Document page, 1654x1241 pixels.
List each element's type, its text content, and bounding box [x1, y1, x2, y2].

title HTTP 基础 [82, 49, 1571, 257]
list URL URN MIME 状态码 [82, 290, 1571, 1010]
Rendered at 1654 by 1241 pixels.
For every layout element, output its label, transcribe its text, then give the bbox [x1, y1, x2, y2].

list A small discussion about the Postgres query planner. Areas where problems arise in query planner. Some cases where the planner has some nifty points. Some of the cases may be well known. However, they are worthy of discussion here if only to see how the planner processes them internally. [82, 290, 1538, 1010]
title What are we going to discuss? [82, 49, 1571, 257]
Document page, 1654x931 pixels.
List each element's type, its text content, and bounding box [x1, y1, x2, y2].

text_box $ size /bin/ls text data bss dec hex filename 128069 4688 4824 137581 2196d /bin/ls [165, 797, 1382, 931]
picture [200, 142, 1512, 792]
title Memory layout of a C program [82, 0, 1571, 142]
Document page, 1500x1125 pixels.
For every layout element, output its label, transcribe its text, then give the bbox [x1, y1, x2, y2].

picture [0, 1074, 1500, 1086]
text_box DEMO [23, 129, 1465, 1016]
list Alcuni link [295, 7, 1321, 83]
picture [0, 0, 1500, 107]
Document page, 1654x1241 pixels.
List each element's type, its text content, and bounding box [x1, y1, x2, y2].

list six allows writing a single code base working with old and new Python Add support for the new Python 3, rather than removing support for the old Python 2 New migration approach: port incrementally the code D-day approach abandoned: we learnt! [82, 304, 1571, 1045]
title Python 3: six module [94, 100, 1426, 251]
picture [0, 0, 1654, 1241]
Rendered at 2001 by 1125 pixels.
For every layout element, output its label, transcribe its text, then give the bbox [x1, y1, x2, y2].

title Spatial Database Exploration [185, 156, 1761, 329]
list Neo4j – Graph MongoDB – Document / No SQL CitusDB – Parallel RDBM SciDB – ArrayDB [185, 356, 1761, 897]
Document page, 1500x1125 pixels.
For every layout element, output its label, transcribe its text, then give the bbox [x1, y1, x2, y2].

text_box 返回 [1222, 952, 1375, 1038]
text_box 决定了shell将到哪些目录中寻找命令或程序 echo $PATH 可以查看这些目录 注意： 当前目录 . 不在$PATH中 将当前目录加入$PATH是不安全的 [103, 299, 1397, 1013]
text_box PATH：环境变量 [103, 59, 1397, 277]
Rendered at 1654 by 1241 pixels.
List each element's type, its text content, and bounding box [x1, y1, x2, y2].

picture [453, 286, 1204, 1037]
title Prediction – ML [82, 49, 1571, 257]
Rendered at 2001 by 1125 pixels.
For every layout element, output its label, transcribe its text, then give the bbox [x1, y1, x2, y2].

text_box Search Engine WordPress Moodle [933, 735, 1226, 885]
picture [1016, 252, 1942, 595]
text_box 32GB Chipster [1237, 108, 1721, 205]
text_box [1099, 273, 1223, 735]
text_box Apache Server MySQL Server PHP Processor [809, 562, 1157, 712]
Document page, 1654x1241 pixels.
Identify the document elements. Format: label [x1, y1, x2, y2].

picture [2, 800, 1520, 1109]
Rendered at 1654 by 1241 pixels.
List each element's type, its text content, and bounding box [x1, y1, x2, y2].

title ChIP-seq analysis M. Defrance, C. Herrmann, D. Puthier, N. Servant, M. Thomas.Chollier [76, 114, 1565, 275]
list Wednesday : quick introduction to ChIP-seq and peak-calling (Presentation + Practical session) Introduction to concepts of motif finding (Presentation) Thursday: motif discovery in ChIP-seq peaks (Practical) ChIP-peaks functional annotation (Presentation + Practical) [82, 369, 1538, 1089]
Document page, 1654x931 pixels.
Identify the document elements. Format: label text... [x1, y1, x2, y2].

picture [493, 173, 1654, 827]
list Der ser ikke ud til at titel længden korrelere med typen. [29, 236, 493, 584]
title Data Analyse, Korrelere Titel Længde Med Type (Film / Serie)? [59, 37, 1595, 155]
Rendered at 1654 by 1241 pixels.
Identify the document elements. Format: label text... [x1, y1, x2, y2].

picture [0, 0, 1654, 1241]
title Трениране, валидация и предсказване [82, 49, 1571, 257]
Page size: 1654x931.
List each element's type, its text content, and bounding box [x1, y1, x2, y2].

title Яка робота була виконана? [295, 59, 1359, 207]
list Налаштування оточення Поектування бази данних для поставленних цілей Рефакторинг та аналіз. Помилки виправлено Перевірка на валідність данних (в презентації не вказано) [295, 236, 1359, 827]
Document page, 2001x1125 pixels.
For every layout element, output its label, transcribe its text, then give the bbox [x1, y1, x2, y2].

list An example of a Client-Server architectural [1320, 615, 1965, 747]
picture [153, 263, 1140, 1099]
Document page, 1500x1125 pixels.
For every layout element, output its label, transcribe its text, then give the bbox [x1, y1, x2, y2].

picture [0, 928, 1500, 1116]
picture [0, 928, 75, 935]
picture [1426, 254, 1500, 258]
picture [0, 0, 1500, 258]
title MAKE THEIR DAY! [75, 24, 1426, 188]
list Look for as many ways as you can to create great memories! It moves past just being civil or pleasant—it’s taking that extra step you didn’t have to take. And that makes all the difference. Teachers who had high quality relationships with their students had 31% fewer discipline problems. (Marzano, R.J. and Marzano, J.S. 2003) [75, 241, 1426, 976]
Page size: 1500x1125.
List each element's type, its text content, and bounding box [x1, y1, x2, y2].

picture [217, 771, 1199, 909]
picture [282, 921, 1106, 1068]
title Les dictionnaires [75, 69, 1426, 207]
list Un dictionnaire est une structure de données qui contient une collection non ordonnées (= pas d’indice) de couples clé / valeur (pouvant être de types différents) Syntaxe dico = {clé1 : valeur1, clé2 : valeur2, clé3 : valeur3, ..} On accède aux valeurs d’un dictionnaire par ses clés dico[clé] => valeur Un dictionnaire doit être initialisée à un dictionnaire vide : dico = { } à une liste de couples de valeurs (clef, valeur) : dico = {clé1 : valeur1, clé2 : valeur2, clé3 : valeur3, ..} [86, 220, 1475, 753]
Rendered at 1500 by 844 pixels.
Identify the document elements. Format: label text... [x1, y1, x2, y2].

----------------------------------------

=== Task to carry out ===
Put the listing, from its first line up to and including the line with "list URL URN MIME 状态码 [82, 290, 1571, 1010]", into a Markdown table with the columns Row and Line. Number each row and leave out blank lines.

=== Exercise output ===
| Row | Line |
|---|---|
| 1 | Document page, 1654x1241 pixels. |
| 2 | List each element's type, its text content, and bounding box [x1, y1, x2, y2]. |
| 3 | title HTTP 基础 [82, 49, 1571, 257] |
| 4 | list URL URN MIME 状态码 [82, 290, 1571, 1010] |